ID = 140422686349344 Counter (before) = 0
ID = 140422686347856 Counter (inside) = Traced<ShapedArray(int32[], weak_type=True)>with<DynamicJaxprTrace(level=0/1)>
ID = 140422686349344 Counter (after)  = 0


Our `m1.counter` is still not increased after `forward_1` is executed. This is because JAX expressions have no side effects.
`self.counter` before and after `self.counter += 1` are two different variables. We can spot this in the `_ = add a 1` expression, the result is assigned to `_` not `a`.

This is a core concept of JAX. Its expressions are pure mathematical functions.

Note that: a pure function `f` is considered as a **major** advantage. We now can do `jax.grad(f)` because `f` is a mathematical function. We can run many instances of `f` in parallel with `jax.vmap` and on multiple cores with `jax.pmap` because `f` has no side effects. In short, pure functions are beautiful!

## Side effect strikes back

However, we still want to update `counter` though! 
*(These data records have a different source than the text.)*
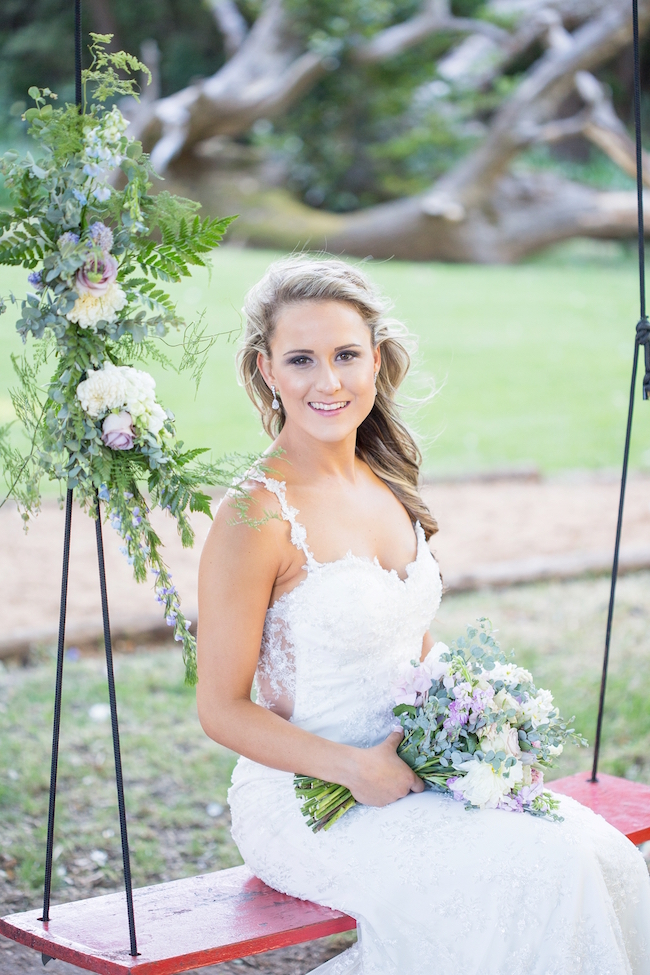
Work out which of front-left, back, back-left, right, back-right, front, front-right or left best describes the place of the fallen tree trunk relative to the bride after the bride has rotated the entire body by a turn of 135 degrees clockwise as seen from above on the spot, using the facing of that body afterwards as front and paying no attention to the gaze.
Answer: right

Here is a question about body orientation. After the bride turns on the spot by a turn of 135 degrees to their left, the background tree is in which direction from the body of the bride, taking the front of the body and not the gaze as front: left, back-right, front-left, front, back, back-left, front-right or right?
front

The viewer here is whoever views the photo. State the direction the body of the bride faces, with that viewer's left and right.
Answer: facing the viewer and to the right of the viewer

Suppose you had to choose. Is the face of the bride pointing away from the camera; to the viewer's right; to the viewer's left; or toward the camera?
toward the camera
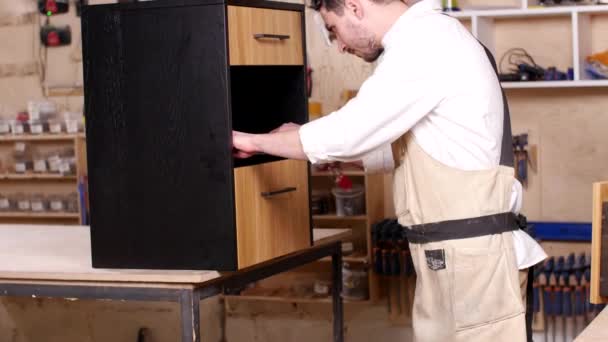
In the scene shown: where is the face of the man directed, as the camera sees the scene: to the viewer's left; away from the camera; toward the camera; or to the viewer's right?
to the viewer's left

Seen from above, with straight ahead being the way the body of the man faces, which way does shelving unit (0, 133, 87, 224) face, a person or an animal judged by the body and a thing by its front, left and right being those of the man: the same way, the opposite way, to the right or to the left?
to the left

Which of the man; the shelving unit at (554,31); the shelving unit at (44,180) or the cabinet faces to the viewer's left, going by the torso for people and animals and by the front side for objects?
the man

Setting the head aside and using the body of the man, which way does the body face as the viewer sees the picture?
to the viewer's left

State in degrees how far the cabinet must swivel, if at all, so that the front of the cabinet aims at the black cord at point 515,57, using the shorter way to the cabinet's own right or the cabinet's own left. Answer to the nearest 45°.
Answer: approximately 90° to the cabinet's own left

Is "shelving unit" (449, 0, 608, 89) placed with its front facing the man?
yes

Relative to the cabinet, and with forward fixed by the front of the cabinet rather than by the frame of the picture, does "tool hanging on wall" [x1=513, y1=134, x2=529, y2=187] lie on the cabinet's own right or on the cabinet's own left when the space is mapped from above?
on the cabinet's own left

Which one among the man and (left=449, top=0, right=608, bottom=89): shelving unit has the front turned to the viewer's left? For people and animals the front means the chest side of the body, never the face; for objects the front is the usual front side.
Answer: the man

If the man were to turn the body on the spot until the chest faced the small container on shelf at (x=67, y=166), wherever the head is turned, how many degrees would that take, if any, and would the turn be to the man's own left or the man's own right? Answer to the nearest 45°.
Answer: approximately 45° to the man's own right

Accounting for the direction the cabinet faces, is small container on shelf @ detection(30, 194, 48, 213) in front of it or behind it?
behind

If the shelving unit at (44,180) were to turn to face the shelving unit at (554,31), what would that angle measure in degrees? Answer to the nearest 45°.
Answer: approximately 45° to its left

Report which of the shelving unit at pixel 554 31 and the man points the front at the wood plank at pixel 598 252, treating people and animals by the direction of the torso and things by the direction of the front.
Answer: the shelving unit

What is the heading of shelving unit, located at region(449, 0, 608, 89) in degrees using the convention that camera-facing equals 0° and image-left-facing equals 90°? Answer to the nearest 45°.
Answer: approximately 0°
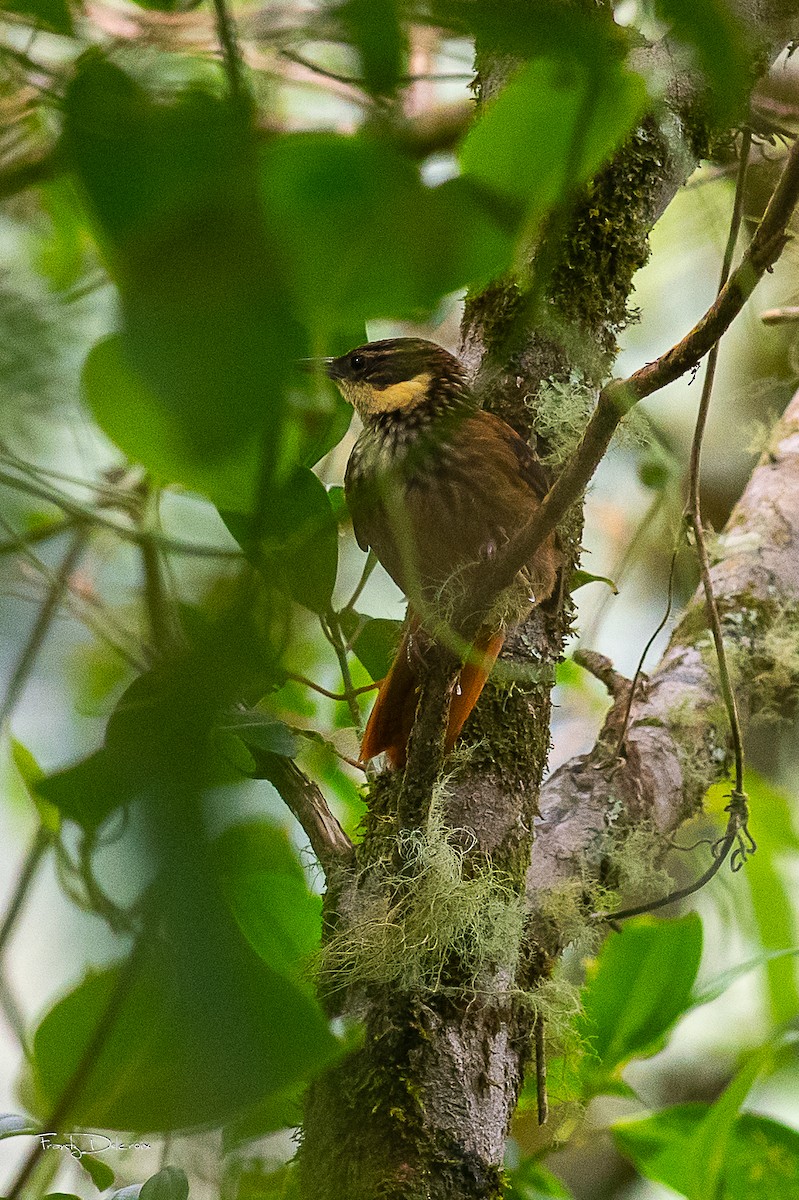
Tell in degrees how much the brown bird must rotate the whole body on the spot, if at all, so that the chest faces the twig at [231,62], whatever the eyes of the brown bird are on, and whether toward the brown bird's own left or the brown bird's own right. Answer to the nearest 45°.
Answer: approximately 45° to the brown bird's own left
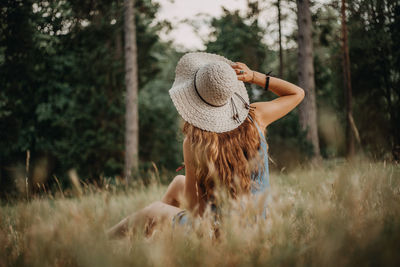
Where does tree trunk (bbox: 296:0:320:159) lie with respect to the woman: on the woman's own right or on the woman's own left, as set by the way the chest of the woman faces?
on the woman's own right

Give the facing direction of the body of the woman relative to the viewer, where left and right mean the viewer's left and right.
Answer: facing away from the viewer and to the left of the viewer

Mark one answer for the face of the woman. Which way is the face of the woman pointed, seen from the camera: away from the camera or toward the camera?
away from the camera
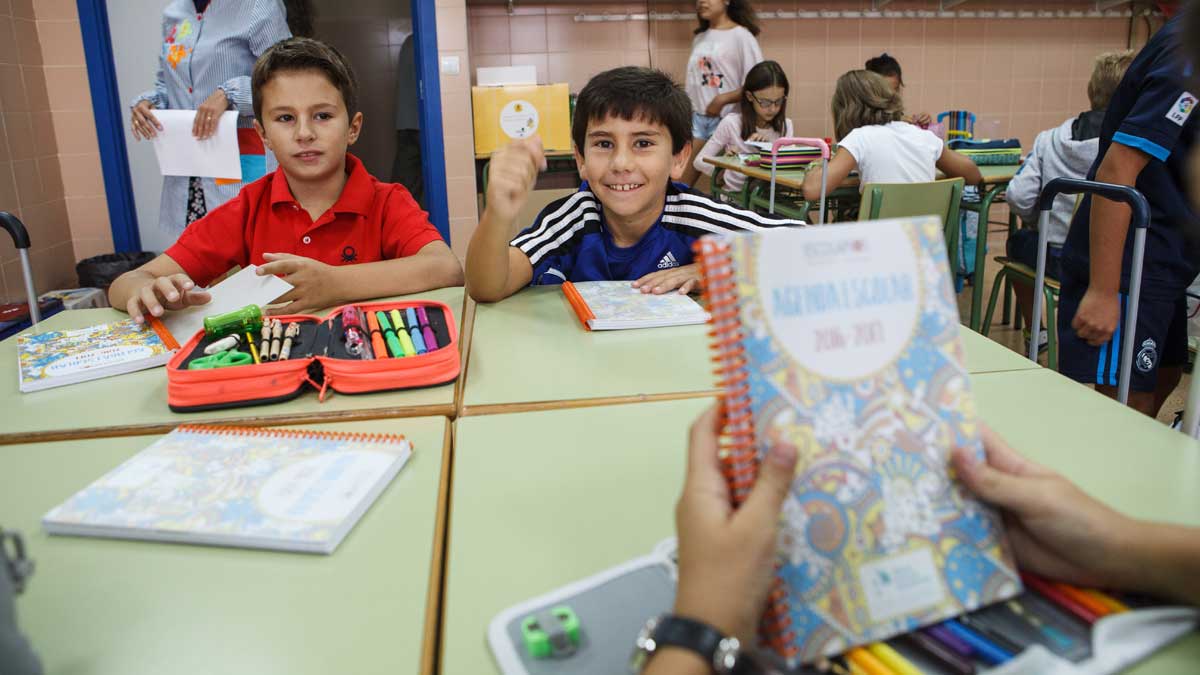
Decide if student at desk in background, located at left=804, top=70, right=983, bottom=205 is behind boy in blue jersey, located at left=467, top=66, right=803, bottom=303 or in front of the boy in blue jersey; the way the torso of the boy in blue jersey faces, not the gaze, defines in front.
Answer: behind

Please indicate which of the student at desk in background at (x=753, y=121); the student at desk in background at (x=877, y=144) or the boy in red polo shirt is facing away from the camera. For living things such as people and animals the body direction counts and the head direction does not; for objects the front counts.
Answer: the student at desk in background at (x=877, y=144)

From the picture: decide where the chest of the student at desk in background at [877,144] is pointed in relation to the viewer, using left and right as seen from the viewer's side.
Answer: facing away from the viewer

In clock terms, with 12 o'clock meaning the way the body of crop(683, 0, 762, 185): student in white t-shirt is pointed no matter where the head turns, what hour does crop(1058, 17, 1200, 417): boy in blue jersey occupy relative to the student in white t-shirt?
The boy in blue jersey is roughly at 10 o'clock from the student in white t-shirt.

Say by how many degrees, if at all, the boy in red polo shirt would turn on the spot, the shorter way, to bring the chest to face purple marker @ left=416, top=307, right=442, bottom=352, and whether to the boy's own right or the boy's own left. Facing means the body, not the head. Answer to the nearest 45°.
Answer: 0° — they already face it

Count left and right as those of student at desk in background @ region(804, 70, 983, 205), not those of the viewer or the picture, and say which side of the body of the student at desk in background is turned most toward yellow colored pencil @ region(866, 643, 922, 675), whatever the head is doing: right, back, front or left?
back

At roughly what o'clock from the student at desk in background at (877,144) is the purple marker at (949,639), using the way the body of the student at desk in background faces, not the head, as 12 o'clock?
The purple marker is roughly at 6 o'clock from the student at desk in background.

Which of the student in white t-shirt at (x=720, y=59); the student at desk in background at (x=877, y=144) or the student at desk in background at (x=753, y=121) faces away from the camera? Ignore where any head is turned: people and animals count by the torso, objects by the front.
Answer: the student at desk in background at (x=877, y=144)

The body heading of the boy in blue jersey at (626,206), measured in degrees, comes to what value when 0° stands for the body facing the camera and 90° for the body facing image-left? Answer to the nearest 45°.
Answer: approximately 0°

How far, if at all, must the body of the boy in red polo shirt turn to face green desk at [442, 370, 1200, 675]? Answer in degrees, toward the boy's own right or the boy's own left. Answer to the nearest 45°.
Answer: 0° — they already face it

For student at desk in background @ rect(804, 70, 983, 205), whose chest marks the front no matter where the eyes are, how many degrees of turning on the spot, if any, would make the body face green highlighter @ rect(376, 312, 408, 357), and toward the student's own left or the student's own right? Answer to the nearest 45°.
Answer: approximately 180°
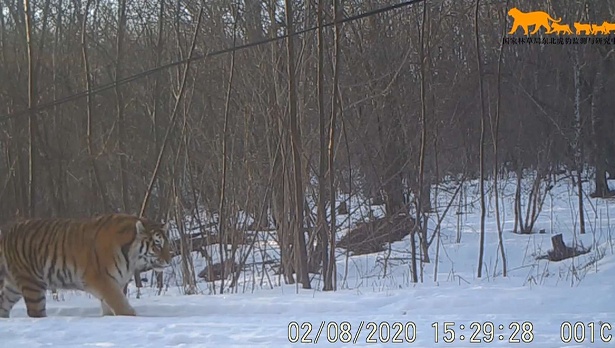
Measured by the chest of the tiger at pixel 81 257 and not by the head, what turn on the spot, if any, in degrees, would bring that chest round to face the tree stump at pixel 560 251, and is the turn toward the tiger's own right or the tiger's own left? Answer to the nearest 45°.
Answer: approximately 45° to the tiger's own left

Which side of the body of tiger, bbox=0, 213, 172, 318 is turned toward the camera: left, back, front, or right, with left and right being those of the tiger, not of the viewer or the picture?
right
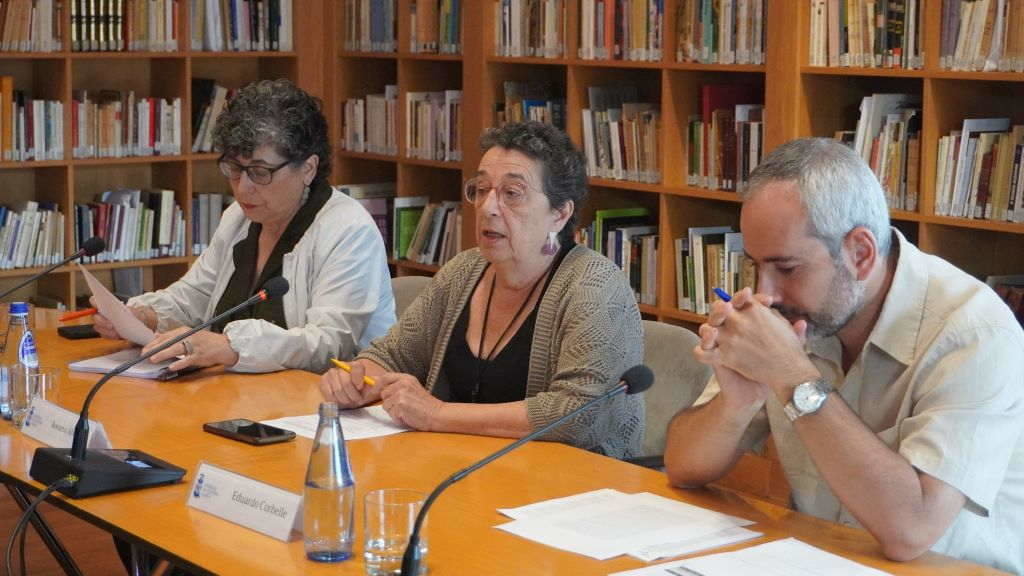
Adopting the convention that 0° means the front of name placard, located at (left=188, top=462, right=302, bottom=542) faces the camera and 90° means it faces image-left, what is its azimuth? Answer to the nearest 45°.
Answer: approximately 45°

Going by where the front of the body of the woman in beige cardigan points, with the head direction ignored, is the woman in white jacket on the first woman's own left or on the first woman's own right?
on the first woman's own right

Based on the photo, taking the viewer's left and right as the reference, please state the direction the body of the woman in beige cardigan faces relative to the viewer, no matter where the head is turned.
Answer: facing the viewer and to the left of the viewer

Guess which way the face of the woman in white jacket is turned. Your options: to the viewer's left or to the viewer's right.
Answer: to the viewer's left

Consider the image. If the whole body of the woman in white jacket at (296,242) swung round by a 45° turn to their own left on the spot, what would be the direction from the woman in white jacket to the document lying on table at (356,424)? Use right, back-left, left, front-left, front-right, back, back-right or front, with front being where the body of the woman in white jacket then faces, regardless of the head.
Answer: front

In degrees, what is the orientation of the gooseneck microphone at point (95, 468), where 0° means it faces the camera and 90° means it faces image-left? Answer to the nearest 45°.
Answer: approximately 225°

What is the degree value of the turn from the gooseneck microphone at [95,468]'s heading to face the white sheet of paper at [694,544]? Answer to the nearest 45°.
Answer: approximately 90° to its right
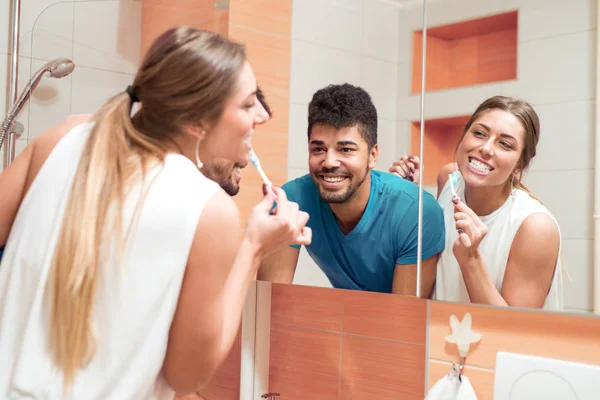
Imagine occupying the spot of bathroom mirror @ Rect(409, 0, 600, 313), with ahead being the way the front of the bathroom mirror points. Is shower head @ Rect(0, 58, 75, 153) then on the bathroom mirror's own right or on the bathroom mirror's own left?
on the bathroom mirror's own right

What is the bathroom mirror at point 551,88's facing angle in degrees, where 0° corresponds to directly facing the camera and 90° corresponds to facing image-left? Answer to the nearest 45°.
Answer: approximately 45°
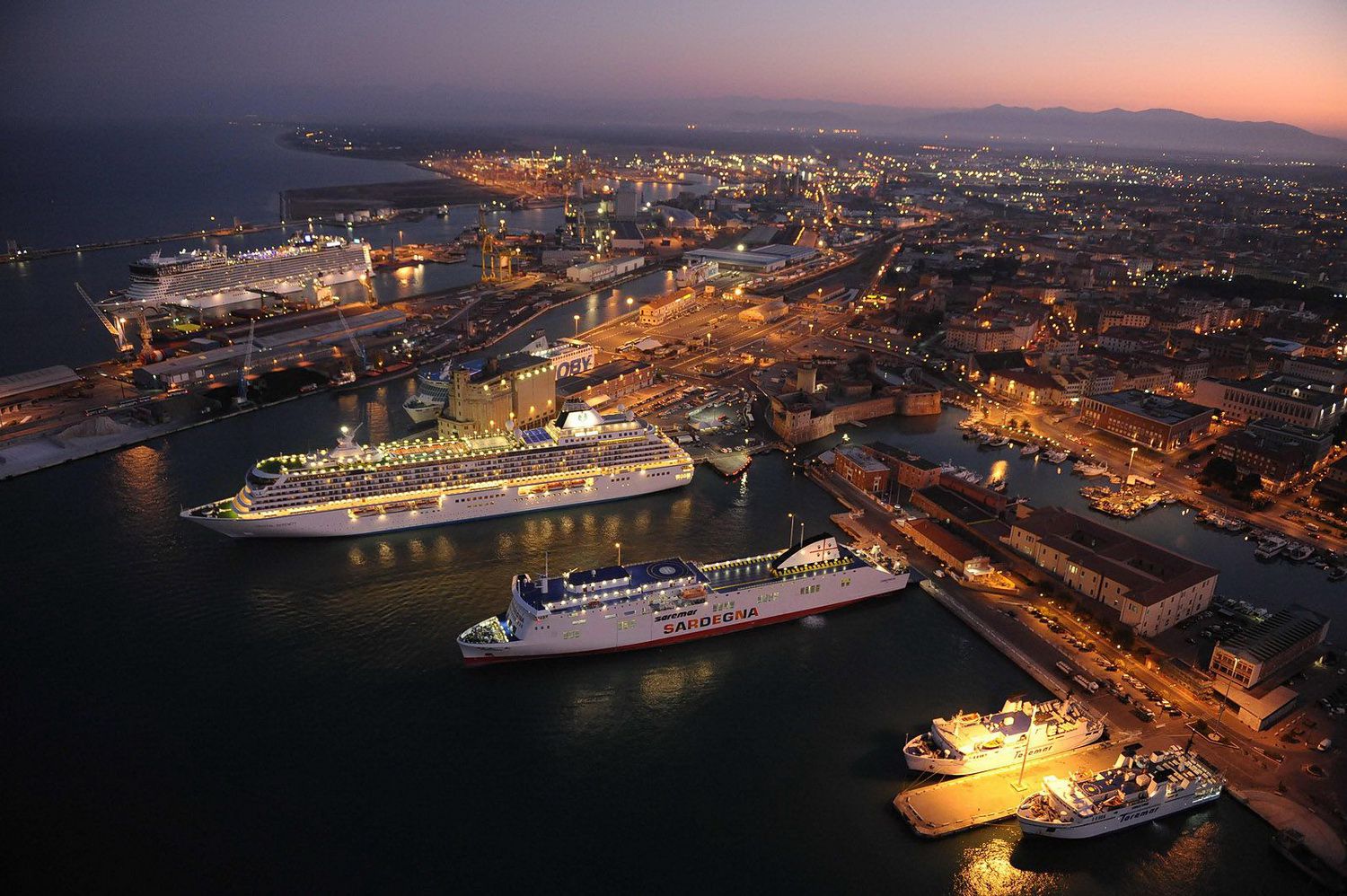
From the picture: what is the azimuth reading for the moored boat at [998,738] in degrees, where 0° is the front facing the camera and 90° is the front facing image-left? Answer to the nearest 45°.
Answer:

The solution is simple. We just need to return the updated `m` as an output of our `forward` function.

In [6]:
@jax.jit
def forward_2(m: M1):
    m(0)
    print(f"ID = {id(m)} Counter (inside) = {m.counter}")
    return m


xpr = jax.make_jaxpr(forward_2)(m1)
print_xpr(xpr)

ID = 140422686439024 Counter (inside) = Traced<ShapedArray(int32[])>with<DynamicJaxprTrace(level=1/1)>
JAX xpr:
===
{ lambda  ; a.
  let b = xla_call[ backend=None
                    call_jaxpr={ lambda  ; a.
                                 let b = add a 1
                                 in (b,) }
                    device=None
                    donated_invars=(False,)
                    inline=False
                    name=forward_2 ] a
  in (b,) }
===


As we can see in the traced expression, the updated counter `b` (`b = a + 1`) is now included in the output.

In [7]:
print(f"ID = {id(m1)} Counter (before) = {m1.counter}")
m1 = forward_2(m1)
print(f"ID = {id(m1)} Counter (after)  = {m1.counter}")

ID = 140422686349344 Counter (before) = 0
ID = 140422686439312 Counter (inside) = Traced<ShapedArray(int32[], weak_type=True)>with<DynamicJaxprTrace(level=0/1)>
ID = 140424176335504 Counter (after)  = 1


Note that the id of `m1` after `forward_2` is different from the id of `m1` we started with because it is a new python object.

## Summary

- We can say that PAX modules work as normal python objects both inside and outside of a JAX's transformation,
- the *PROBLEM* is that they are not the same object.
- When a pax module is passed to a transformed function, JAX will create a copy of this module and pass the copy to the function.
- As a result, any modification on the clone will not affect the original module.
- We need to return the modified clone to emulate side effects.